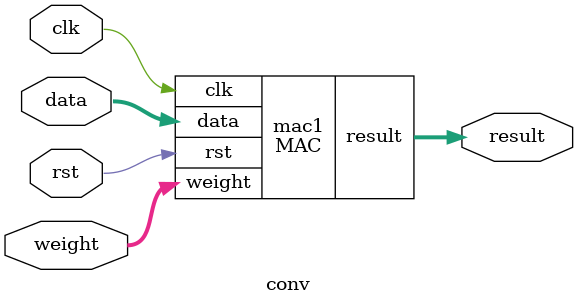
<source format=v>
`timescale 1ns / 1ps

module CLA (
  
  input [15:0] X,
  input [15:0] Y,
  input  C_i,
  output C_o,
  output [15:0] S
);
  wire [15:0] g_wires;
  wire [15:0] p_wires;
  wire [16:0] c_wires;

  assign c_wires[0] = C_i;
  assign C_o = c_wires[16];
   
  genvar j;
  generate
    for (j = 0; j < 16; j = j + 1) begin : GandP_loop
      assign g_wires[j] = X[j] & Y[j];
      assign p_wires[j] = X[j] ^ Y[j];
      assign S[j] = p_wires[j] ^ c_wires[j];
      assign c_wires[j + 1] = g_wires[j] | (p_wires[j] & c_wires[j]);
    end
  endgenerate
endmodule


module mults(
    input [7:0] X, A,
    output [15:0] result
    );
    wire [15:0] PP [7:0];
    wire number;
    wire [15:0] sum [6:0];
    wire [6:0] cout;
    initial 
    begin 
    end 
    genvar i;
    generate 
    for (i = 0; i < 8; i = i + 1) begin : PARTIAL_PRODUCTS
        assign PP[i][15:0]  = (X[i] == 1'b1) ? (A << i) : 16'b0;     
    end
    endgenerate
    // sum of partial product 
    CLA CLA1(PP[0], PP[1], 1'b0, cout[0], sum[0]);  
    CLA CLA2(PP[2], PP[3], 1'b0, cout[1], sum[1]);  
    CLA CLA3(PP[4], PP[5], 1'b0, cout[2], sum[2]);  
    CLA CLA4(PP[6], PP[7], 1'b0, cout[3], sum[3]); 
    // sum of result of partial product 
    CLA CLA5(sum[0], sum[1],1'b0, cout[4], sum[4]);  
    CLA CLA6(sum[2], sum[3],1'b0, cout[5], sum[5]);  
    CLA CLA7(sum[4], sum[5],1'b0, cout[6], sum[6]);  
    assign result= sum[6];
    
endmodule

module mults_signed(
     input [7:0] X, A,
    output [15:0] result);
    wire [7:0] PP [7:0];
    wire [15:0] PP_2 [7:0];
    wire [7:0] PP_1 [7:0];
    wire [15:0] sum [7:0]; 
    wire cout [7:0]; 
    genvar i;
    generate 
    for (i = 0; i < 8; i = i + 1) 
    begin : PP_start
        assign PP[i][7:0]  = X[i]*A;      
    end   
    endgenerate
    genvar j,k; 
    generate
    for (j = 0; j < 8; j = j + 1) 
    begin : PP_f1
        for (k = 0; k < 8; k = k + 1) 
        begin 
        if (j!=7)
            begin 
             if (k!=7)
                begin 
                assign PP_1[j][k]  = PP[j][k];  
                end 
             else
                begin 
                assign PP_1[j][k]  = ~PP[j][k];  
                end 
            end
        else
            begin 
             if (k!=7)
                begin 
                assign PP_1[j][k]  =~PP[j][k];  
                end 
             else
                begin 
                assign PP_1[j][k]  = PP[j][k];  
                end 
            end
        end      
    end   
    endgenerate
    
    genvar t;
    generate 
    for (t = 0; t < 8; t = t + 1) 
    begin 
        assign PP_2[t][15:0]  = PP_1[t]<<t;      
    end 
    endgenerate
    
    
    CLA CLA1(PP_2[0][15:0], PP_2[1][15:0], 1'b0, cout[0], sum[0][15:0]);  
    CLA CLA2(PP_2[2][15:0], PP_2[3][15:0], 1'b0, cout[1], sum[1][15:0]);  
    CLA CLA3(PP_2[4][15:0], PP_2[5][15:0], 1'b0, cout[2], sum[2][15:0]);  
    CLA CLA4(PP_2[6][15:0], PP_2[7][15:0], 1'b0, cout[3], sum[3][15:0]); 
    CLA CLA5(sum[0][15:0], sum[1][15:0], 1'b0, cout[4], sum[4][15:0]);  
    CLA CLA6(sum[2][15:0], sum[3][15:0], 1'b0, cout[5], sum[5][15:0]);  
    CLA CLA7(sum[4][15:0], sum[5][15:0], 1'b0, cout[6], sum[6][15:0]);  
    CLA CLA8(sum[6][15:0], 16'b1000000100000000, 0, cout[7], sum[7][15:0]); 
    assign result[15:0] = sum[7][15:0]; 
    
endmodule 

module multb(
input signed [7:0] A,
input signed [7:0] B,
output reg signed [15:0] result
);
always @(*)
begin 
     result <= A * B ;
end 
endmodule


module adderb(
input signed [15:0] A,
input signed [15:0] B,
output reg signed [15:0] result
);
always @(*)
begin 
     result <= A + B ;
end 
endmodule

module MAC(
input clk, rst,
input signed [23:0] data,weight,
output reg signed [19:0] result);
wire signed [15:0] product [2:0];
wire signed [15:0] sum[1:0];
reg signed [19:0] result_temp;
reg signed [19:0] result_temp2;
multb multb1(.A(data[7:0]), .B(weight[7:0]), .result(product[0]));
multb multb2(.A(data[15:8]), .B(weight[15:8]), .result(product[1]));
multb multb3(.A(data[23:16]), .B(weight[23:16]), .result(product[2]));
adderb adderb1(.A(product[0]),.B(product[1]),.result(sum[0]));
adderb adderb2(.A(product[2]),.B(sum[0]),.result(sum[1]));

reg [1:0]count;
always @(posedge clk or posedge rst )
        if (rst) begin 
            result_temp <= 20'd0;
            result_temp2<=20'd0; 
            result <= 20'd0; 
            count <= 2'b00; 
        end 
 
        else begin 
            result_temp <= result_temp + sum[1]; 
            result_temp2<=  result_temp2 + sum[1]; 
            count <= count + 1; 
            if (count == 2'b10) begin 
                result <= result_temp + sum[1]; 
                result_temp <= 20'd0; 
                count <= 2'b00; 
            end 
        end 
endmodule


module conv(
input clk, rst,
  input signed [23:0] data,
  input signed [23:0] weight,
  output signed [19:0] result
);
MAC mac1 (.clk(clk), .rst(rst), .data(data), .weight(weight), .result(result));

endmodule











</source>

· · · ·

Directions for this task: Print again, exactly, the lines of the records above from the first line through the line with "assign result= sum[6];". No pictures.

Result below:
<source format=v>
`timescale 1ns / 1ps

module CLA (
  
  input [15:0] X,
  input [15:0] Y,
  input  C_i,
  output C_o,
  output [15:0] S
);
  wire [15:0] g_wires;
  wire [15:0] p_wires;
  wire [16:0] c_wires;

  assign c_wires[0] = C_i;
  assign C_o = c_wires[16];
   
  genvar j;
  generate
    for (j = 0; j < 16; j = j + 1) begin : GandP_loop
      assign g_wires[j] = X[j] & Y[j];
      assign p_wires[j] = X[j] ^ Y[j];
      assign S[j] = p_wires[j] ^ c_wires[j];
      assign c_wires[j + 1] = g_wires[j] | (p_wires[j] & c_wires[j]);
    end
  endgenerate
endmodule


module mults(
    input [7:0] X, A,
    output [15:0] result
    );
    wire [15:0] PP [7:0];
    wire number;
    wire [15:0] sum [6:0];
    wire [6:0] cout;
    initial 
    begin 
    end 
    genvar i;
    generate 
    for (i = 0; i < 8; i = i + 1) begin : PARTIAL_PRODUCTS
        assign PP[i][15:0]  = (X[i] == 1'b1) ? (A << i) : 16'b0;     
    end
    endgenerate
    // sum of partial product 
    CLA CLA1(PP[0], PP[1], 1'b0, cout[0], sum[0]);  
    CLA CLA2(PP[2], PP[3], 1'b0, cout[1], sum[1]);  
    CLA CLA3(PP[4], PP[5], 1'b0, cout[2], sum[2]);  
    CLA CLA4(PP[6], PP[7], 1'b0, cout[3], sum[3]); 
    // sum of result of partial product 
    CLA CLA5(sum[0], sum[1],1'b0, cout[4], sum[4]);  
    CLA CLA6(sum[2], sum[3],1'b0, cout[5], sum[5]);  
    CLA CLA7(sum[4], sum[5],1'b0, cout[6], sum[6]);  
    assign result= sum[6];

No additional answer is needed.